# To do
Please return every line of the material verbatim and skip any images.

# Extracted material

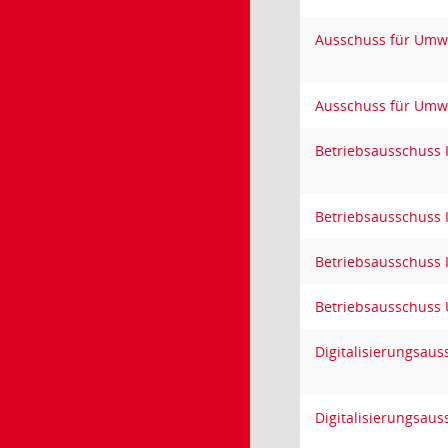
Ausschuss für Umw
Ausschuss für Umw
Betriebsausschuss 
Betriebsausschuss 
Betriebsausschuss 
Betriebsausschuss
Digitalisierungsaus
Digitalisierungsaus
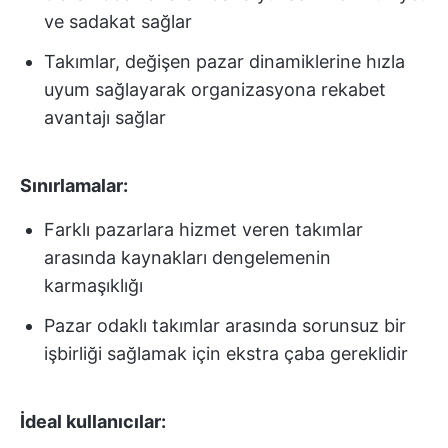
ve sadakat sağlar
Takımlar, değişen pazar dinamiklerine hızla
uyum sağlayarak organizasyona rekabet
avantajı sağlar
Sınırlamalar:
Farklı pazarlara hizmet veren takımlar
arasında kaynakları dengelemenin
karmaşıklığı
Pazar odaklı takımlar arasında sorunsuz bir
işbirliği sağlamak için ekstra çaba gereklidir
İdeal kullanıcılar:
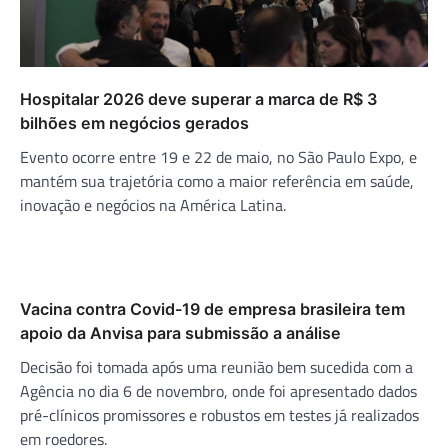
Hospitalar 2026 deve superar a marca de R$ 3
bilhões em negócios gerados
Evento ocorre entre 19 e 22 de maio, no São Paulo Expo, e
mantém sua trajetória como a maior referência em saúde,
inovação e negócios na América Latina.
Vacina contra Covid-19 de empresa brasileira tem
apoio da Anvisa para submissão a análise
Decisão foi tomada após uma reunião bem sucedida com a
Agência no dia 6 de novembro, onde foi apresentado dados
pré-clínicos promissores e robustos em testes já realizados
em roedores.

# Problem solution
Ausschuss für Umw
Ausschuss für Umw
Betriebsausschuss 
Betriebsausschuss 
Betriebsausschuss 
Betriebsausschuss
Digitalisierungsaus
Digitalisierungsaus
ve sadakat sağlar
Takımlar, değişen pazar dinamiklerine hızla
uyum sağlayarak organizasyona rekabet
avantajı sağlar
Sınırlamalar:
Farklı pazarlara hizmet veren takımlar
arasında kaynakları dengelemenin
karmaşıklığı
Pazar odaklı takımlar arasında sorunsuz bir
işbirliği sağlamak için ekstra çaba gereklidir
İdeal kullanıcılar:
Hospitalar 2026 deve superar a marca de R$ 3
bilhões em negócios gerados
Evento ocorre entre 19 e 22 de maio, no São Paulo Expo, e
mantém sua trajetória como a maior referência em saúde,
inovação e negócios na América Latina.
Vacina contra Covid-19 de empresa brasileira tem
apoio da Anvisa para submissão a análise
Decisão foi tomada após uma reunião bem sucedida com a
Agência no dia 6 de novembro, onde foi apresentado dados
pré-clínicos promissores e robustos em testes já realizados
em roedores.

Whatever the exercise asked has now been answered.